Problem
Lines in the entries below where the word "left" shows up should each be copied.

════

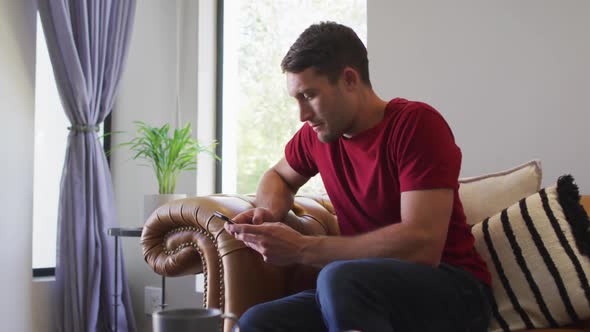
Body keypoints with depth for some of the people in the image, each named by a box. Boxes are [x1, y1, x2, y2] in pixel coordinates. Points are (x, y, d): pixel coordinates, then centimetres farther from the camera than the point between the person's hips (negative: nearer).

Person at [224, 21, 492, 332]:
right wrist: (269, 213, 2)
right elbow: (278, 177, 28)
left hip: (453, 291, -5)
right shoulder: (317, 133, 5)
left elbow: (422, 245, -24)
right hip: (370, 294, 5)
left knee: (340, 278, -35)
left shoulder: (416, 124, -14)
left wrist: (302, 248, -23)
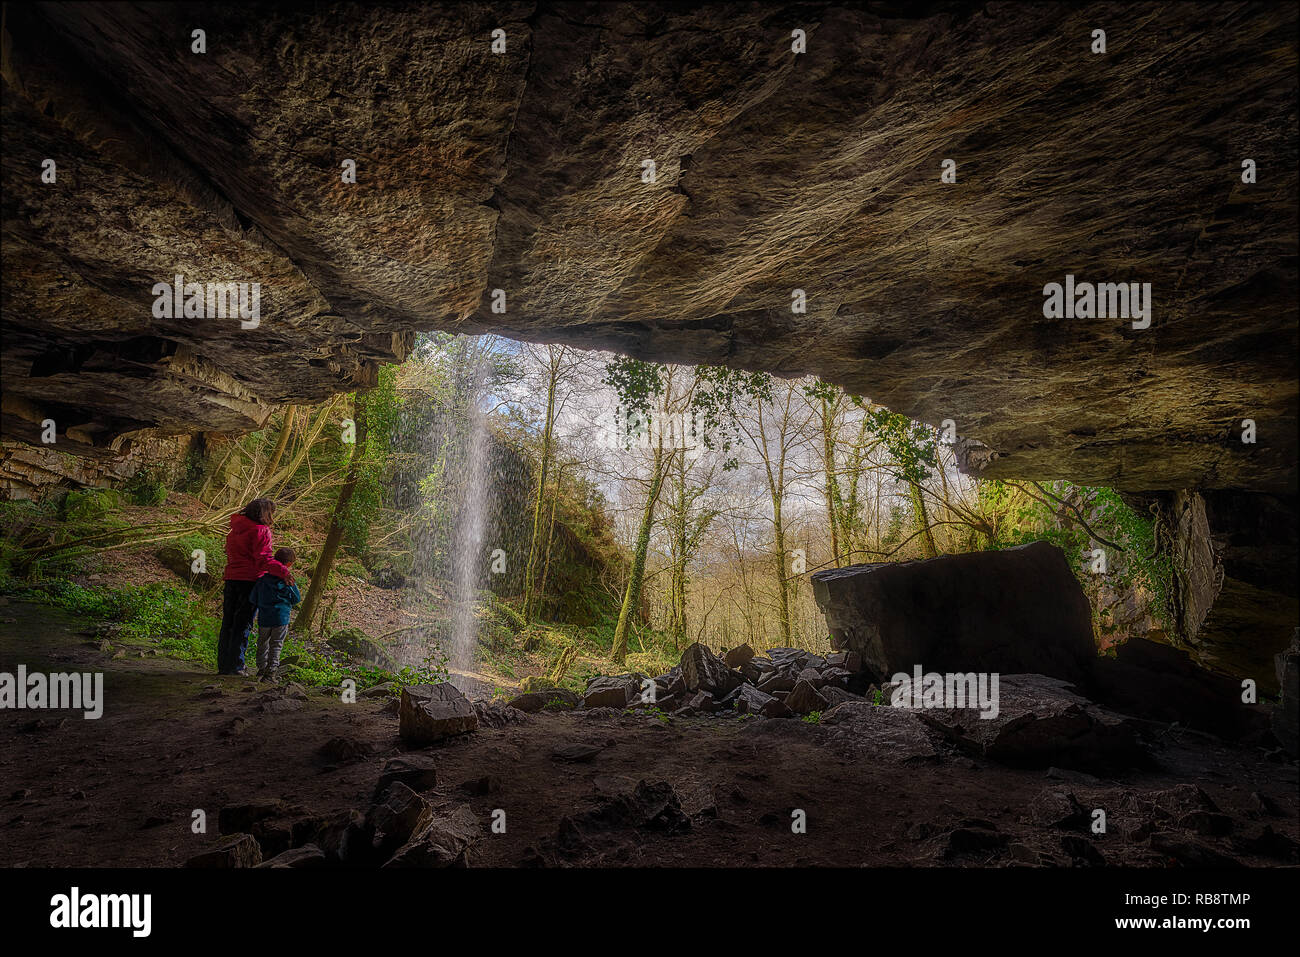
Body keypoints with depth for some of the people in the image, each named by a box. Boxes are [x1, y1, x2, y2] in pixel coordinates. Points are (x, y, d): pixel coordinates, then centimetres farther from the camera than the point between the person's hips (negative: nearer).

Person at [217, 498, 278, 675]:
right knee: (243, 624, -1)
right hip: (250, 580, -7)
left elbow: (230, 554, 16)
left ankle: (223, 664, 18)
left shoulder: (234, 529, 15)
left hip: (231, 579, 7)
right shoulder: (261, 530, -10)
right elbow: (263, 559, -19)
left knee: (228, 622, 12)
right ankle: (235, 665, 0)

════

Written response
left hip: (453, 291, -5)
left elbow: (422, 245, -24)
left knee: (340, 278, -35)
left shoulder: (416, 124, -14)
left wrist: (302, 248, -23)
left elbow: (230, 554, 16)
left ankle: (223, 664, 18)
left shoulder: (234, 529, 15)
left hip: (231, 579, 7)
left knee: (228, 622, 12)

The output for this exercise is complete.